▶ [ASSIGNMENT] Word for word, return the lines from the start of the entries below through the line that has "Faculty bio & expertise updates".

**** DATA EXTRACTS ****

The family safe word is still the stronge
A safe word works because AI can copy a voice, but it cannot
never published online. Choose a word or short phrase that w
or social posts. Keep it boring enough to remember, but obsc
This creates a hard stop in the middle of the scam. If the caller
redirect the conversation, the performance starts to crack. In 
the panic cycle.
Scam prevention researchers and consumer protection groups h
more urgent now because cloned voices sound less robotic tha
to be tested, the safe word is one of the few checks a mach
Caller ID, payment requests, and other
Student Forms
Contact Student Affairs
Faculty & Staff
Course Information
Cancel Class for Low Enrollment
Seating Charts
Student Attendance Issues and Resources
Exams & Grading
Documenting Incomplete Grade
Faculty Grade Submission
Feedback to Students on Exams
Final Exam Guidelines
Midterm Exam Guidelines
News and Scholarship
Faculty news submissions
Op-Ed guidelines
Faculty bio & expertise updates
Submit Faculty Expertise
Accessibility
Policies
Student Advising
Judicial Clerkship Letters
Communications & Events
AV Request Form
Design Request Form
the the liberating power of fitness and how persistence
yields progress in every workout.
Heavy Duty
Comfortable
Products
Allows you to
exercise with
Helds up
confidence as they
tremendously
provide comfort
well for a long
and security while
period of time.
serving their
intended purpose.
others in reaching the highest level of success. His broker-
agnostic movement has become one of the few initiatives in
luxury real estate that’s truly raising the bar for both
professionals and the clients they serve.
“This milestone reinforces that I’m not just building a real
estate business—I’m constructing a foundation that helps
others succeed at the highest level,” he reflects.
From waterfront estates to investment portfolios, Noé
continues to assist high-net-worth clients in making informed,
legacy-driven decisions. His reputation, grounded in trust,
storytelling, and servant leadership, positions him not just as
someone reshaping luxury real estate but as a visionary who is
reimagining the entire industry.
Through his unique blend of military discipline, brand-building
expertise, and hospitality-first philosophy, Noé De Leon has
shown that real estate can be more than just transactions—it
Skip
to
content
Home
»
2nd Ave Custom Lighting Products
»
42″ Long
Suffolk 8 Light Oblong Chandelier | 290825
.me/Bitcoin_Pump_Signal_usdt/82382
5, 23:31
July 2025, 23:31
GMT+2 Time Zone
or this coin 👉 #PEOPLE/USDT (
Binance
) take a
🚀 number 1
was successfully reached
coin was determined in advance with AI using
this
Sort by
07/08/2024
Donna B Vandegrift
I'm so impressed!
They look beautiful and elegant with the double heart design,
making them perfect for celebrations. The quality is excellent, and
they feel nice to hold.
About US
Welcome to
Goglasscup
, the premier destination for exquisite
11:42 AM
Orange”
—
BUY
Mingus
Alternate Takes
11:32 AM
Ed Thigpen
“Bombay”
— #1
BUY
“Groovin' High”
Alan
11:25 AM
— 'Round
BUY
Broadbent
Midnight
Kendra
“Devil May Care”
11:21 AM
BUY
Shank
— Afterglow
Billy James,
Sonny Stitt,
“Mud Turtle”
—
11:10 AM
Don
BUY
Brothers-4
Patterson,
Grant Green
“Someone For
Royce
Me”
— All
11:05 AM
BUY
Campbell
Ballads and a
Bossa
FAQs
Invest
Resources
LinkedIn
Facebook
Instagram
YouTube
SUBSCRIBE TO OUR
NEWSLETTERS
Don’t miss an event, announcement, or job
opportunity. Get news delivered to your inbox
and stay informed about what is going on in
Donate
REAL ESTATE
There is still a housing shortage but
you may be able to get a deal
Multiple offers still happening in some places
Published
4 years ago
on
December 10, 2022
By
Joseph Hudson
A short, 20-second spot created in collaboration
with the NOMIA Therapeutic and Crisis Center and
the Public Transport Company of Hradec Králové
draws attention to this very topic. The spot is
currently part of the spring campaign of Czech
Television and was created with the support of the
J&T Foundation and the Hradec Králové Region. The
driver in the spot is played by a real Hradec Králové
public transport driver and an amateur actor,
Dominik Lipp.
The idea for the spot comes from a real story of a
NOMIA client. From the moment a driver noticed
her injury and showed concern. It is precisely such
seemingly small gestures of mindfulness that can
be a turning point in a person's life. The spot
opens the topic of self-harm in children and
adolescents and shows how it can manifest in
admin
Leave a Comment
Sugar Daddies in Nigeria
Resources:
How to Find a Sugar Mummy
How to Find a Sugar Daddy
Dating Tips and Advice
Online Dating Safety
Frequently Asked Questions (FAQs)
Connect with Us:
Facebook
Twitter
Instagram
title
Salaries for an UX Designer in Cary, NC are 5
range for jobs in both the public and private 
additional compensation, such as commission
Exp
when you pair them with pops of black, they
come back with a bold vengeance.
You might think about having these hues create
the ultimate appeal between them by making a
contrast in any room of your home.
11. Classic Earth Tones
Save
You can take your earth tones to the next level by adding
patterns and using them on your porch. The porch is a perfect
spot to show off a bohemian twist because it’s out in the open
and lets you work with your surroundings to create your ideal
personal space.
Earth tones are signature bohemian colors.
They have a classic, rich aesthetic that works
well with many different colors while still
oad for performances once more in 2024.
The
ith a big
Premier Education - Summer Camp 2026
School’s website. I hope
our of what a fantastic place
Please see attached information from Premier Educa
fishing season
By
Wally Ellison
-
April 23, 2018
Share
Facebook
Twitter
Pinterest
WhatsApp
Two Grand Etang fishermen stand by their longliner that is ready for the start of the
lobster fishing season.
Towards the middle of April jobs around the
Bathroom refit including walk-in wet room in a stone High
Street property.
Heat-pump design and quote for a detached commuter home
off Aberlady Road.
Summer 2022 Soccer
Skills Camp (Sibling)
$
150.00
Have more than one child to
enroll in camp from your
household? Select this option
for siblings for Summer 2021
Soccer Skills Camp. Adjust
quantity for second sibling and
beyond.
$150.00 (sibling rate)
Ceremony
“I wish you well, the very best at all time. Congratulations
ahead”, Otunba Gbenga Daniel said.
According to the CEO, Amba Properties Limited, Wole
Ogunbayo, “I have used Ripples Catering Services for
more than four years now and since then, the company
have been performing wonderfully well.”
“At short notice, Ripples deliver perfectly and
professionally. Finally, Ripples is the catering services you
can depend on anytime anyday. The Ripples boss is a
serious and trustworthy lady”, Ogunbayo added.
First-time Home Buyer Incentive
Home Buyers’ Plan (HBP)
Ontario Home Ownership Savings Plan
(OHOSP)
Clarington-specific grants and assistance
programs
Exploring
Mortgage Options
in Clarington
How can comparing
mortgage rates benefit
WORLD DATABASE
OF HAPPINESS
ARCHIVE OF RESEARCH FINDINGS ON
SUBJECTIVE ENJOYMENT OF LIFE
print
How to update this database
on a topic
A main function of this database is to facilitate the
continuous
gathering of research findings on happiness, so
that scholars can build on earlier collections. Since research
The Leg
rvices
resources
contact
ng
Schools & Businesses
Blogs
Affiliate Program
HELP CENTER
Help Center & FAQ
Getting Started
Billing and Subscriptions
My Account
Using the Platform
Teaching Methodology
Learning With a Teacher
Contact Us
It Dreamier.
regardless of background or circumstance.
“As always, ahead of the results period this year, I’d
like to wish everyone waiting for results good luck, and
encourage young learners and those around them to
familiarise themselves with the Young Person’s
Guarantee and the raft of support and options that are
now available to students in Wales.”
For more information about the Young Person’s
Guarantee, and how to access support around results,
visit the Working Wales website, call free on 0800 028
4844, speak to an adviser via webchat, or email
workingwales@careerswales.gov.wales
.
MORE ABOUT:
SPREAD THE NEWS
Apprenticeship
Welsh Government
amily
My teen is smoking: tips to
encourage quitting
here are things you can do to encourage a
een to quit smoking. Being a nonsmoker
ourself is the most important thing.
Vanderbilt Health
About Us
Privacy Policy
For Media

****

▶ [TASK OUTPUT]
The family safe word is still the stronge
A safe word works because AI can copy a voice, but it cannot
never published online. Choose a word or short phrase that w
or social posts. Keep it boring enough to remember, but obsc
This creates a hard stop in the middle of the scam. If the caller
redirect the conversation, the performance starts to crack. In 
the panic cycle.
Scam prevention researchers and consumer protection groups h
more urgent now because cloned voices sound less robotic tha
to be tested, the safe word is one of the few checks a mach
Caller ID, payment requests, and other
Student Forms
Contact Student Affairs
Faculty & Staff
Course Information
Cancel Class for Low Enrollment
Seating Charts
Student Attendance Issues and Resources
Exams & Grading
Documenting Incomplete Grade
Faculty Grade Submission
Feedback to Students on Exams
Final Exam Guidelines
Midterm Exam Guidelines
News and Scholarship
Faculty news submissions
Op-Ed guidelines
Faculty bio & expertise updates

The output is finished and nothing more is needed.